> Given entries:
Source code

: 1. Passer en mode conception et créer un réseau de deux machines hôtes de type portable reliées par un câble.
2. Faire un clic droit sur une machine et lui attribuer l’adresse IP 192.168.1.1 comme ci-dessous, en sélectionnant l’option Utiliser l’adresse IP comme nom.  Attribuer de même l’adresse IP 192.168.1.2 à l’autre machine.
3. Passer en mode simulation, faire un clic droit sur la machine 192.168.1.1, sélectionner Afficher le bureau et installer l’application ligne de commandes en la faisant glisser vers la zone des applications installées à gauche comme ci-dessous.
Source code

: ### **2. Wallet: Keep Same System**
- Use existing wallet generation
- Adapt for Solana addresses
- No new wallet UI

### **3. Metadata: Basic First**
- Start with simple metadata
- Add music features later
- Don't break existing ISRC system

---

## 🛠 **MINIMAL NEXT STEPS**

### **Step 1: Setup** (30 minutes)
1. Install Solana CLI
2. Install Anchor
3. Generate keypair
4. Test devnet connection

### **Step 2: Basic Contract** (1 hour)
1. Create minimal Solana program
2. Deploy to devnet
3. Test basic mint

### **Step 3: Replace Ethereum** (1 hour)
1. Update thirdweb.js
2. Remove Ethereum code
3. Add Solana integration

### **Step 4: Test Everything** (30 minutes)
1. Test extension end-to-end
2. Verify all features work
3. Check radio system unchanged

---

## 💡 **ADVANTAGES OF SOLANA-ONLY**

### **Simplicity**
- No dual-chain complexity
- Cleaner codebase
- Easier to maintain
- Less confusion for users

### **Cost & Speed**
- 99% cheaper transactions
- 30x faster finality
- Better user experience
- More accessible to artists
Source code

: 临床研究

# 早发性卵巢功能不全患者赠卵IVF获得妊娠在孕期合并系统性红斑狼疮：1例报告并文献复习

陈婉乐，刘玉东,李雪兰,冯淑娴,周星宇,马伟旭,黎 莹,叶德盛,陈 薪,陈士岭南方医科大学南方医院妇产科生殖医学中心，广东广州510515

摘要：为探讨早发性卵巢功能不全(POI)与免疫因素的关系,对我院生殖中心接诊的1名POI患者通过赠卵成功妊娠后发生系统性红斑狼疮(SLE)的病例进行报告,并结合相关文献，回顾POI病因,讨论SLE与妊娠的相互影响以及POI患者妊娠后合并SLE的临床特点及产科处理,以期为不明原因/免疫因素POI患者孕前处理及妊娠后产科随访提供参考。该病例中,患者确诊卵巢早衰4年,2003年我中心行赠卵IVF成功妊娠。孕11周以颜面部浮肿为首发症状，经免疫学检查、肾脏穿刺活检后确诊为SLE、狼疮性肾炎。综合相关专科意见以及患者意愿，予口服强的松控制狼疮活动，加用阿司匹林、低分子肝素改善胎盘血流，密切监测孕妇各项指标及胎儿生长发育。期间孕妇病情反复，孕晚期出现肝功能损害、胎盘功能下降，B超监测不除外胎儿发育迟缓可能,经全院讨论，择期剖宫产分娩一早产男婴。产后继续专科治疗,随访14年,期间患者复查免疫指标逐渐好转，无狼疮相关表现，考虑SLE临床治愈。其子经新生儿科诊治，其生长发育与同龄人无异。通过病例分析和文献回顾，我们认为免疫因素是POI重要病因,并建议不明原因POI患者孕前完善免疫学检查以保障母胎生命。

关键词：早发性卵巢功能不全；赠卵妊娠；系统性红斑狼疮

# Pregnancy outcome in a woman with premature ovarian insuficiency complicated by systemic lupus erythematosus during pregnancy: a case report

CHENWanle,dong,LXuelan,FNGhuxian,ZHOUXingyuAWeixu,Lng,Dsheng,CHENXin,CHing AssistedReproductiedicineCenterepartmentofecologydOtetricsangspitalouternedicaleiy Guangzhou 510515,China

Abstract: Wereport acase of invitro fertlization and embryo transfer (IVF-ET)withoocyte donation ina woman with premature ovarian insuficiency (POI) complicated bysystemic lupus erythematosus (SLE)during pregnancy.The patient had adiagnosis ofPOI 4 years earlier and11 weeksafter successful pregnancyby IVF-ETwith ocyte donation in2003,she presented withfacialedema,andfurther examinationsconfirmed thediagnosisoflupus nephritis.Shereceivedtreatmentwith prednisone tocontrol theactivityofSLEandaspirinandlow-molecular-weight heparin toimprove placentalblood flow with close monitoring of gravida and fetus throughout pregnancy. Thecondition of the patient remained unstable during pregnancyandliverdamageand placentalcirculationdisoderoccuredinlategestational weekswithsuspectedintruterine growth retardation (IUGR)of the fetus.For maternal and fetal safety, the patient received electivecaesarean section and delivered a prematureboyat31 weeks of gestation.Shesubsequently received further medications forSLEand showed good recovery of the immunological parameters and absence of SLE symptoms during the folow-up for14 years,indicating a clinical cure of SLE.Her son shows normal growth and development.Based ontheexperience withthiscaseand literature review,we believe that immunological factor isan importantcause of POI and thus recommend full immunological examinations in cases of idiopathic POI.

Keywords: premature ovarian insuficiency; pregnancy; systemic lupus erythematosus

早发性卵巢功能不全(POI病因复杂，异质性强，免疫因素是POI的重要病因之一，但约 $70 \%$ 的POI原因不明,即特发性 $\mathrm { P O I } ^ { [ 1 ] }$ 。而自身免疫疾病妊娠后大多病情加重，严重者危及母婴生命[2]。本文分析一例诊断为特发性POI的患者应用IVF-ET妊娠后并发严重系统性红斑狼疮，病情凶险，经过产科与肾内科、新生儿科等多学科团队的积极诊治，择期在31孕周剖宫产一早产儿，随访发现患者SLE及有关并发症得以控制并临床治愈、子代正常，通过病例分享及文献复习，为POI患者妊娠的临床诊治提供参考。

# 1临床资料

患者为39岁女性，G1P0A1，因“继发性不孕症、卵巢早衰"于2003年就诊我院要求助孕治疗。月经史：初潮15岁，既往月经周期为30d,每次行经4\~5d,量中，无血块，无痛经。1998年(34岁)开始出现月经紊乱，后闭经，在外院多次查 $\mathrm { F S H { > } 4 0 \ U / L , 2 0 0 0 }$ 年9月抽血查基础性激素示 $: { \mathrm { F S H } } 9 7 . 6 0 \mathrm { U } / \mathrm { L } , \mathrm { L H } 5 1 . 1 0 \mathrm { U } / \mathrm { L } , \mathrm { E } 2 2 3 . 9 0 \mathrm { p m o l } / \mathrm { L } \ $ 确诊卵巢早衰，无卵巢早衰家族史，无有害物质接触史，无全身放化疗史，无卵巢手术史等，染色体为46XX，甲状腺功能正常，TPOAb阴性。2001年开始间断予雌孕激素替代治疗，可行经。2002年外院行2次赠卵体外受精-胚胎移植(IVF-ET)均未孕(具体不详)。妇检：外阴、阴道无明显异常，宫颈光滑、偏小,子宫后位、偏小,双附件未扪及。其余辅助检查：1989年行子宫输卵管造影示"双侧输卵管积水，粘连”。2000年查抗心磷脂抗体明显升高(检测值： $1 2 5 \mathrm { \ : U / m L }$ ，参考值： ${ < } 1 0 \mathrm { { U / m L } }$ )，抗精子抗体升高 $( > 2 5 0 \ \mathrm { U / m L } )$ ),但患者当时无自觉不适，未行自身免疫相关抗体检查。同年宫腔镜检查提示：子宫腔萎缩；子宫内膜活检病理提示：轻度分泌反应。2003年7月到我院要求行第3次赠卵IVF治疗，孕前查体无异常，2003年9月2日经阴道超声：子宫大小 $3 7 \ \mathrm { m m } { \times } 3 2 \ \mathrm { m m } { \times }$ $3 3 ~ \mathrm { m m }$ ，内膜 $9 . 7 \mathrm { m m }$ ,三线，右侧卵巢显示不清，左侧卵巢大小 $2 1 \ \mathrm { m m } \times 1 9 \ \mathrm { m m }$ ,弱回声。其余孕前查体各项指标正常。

> Assignment: Read the listing above, then copy every line that includes the string "features".

> Expected answer:
- Add music features later
2. Verify all features work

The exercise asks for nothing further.